The second candle formation is a Doji, also an indecisive candlestick. It should be a gap from the first candlestick formed, which means the current day's opening price should be greater than the previous day's closing price. 

A small body represents a Doji, and its closing price and opening price are very close. It means a modest price increase slows down previous days' bullish/positive momentum.

3. Red Candlestick 

This candle formed on the third dayit is also known as a bearish candlestick. It is generally a gap down from the previous day's candle. Therefore, its closing price is lower than the opening price.

After the formation of this candlestick, an evening star pattern is created, which gives selling signals.

Typically, reversals are seen in the market once this pattern is confirmed, which further results in a downtrend. 

Generally, less attention is given to candle shadows while interpreting this pattern. The size of the candle shadow, also known as the wick of a candle, doesn't matter. Traders pay more attention to the body than a candle's shadow. 

When to take a trade call 

Let's understand when we can take a trade call:

  1. There should be the formation of a pattern during three trading sessions
    • Day 1 - A long blue/green candle 
    • Day 2 - A doji or a spinning top with a gap-up opening  
    • Day 3 - A red candle with a gap-down opening. 
  2. Trade can be executed on the closing time of day 3 
  3. Some traders wait till the 4th day, as the formation of the red candle on the 4th day can increase the chances of the market going bearish.
  4. Stop loss is generally set at the highest high on day 1, day 2, or day 3.

Representation Of Evening Star

Here, an evening star pattern in this chart is represented by three candles - a long green candle, a Doji/ spinning top, and a red candlestick. After the formation of this pattern, there are reversals in the markets, and a downtrend is seen after that. 

Source: Tradingview

A long green candle indicates high purchasing pressure/positive momentum, resulting in the rising security price. A Doji represents indecision in the market, as no particular trend/signals can be interpreted after a Doji formation. It slows down the previous day's momentum.

A long red candlestick represents selling pressure/negative momentum is high, resulting in a fall in the price of a security. There is an expectation that bulls will continue to panic, and negative momentum will prevail for the next few days. Therefore, one should look for selling opportunities.

For more information, you can refer to this YouTube video. 

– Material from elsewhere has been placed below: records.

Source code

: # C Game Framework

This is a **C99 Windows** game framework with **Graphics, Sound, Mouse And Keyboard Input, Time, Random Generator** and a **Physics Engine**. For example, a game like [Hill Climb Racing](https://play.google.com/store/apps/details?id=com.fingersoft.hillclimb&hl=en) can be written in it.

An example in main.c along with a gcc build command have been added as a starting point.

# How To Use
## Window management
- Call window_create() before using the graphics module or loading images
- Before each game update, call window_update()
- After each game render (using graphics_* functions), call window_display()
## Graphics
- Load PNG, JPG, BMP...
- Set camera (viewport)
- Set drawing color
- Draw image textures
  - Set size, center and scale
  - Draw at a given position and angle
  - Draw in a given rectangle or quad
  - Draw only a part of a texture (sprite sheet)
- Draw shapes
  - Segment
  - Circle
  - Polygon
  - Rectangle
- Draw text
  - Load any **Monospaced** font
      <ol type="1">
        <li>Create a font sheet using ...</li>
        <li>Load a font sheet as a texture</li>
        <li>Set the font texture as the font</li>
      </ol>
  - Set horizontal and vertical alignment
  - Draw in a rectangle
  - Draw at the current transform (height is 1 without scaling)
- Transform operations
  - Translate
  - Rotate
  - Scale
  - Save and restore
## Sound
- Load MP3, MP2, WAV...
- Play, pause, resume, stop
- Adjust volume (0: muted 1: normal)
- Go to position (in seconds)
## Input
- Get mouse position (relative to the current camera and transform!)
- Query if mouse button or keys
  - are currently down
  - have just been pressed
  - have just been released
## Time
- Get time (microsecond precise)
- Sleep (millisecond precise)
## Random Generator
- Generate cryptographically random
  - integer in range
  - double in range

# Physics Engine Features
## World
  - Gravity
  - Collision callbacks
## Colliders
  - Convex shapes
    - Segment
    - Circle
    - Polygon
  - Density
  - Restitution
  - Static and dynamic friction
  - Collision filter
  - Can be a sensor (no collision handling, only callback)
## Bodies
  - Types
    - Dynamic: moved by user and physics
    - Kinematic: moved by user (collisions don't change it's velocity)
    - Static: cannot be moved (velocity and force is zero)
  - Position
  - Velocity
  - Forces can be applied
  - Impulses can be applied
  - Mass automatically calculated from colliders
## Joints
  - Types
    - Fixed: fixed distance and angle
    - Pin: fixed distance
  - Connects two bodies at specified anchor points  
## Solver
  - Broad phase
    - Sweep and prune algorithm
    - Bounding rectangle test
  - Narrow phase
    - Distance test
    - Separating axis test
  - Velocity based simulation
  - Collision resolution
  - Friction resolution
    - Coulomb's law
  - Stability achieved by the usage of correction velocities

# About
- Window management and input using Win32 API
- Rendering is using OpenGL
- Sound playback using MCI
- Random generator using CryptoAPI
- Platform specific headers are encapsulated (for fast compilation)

Evening star, morning star, and Forex

The evening star is one of the common patterns used in forex trading. It helps to recognize entry-exit positions while trading. Generally, traders use a combination of candlestick patterns and indicators to get better profits. 

For a better understanding, you can refer to this YouTube video. 

The evening star pattern is used not only in forex but also in intraday and swing trading. Therefore, it should be assessed with current trends and supporting evidence like RSI and MACD indicators.

Evening Star and Morning Star Pattern

The morning star is represented by three candlesticks - a red candle, a Doji, and a green candle - formed during three trading sessions. It is observed at the end of a downtrend. It is a bullish candlestick pattern. After this pattern's formation, reversals are generally seen, leading to an uptrend in the asset pricing chart. 

While on the other hand, the evening star is a bearish candlestick pattern that leads to a downtrend.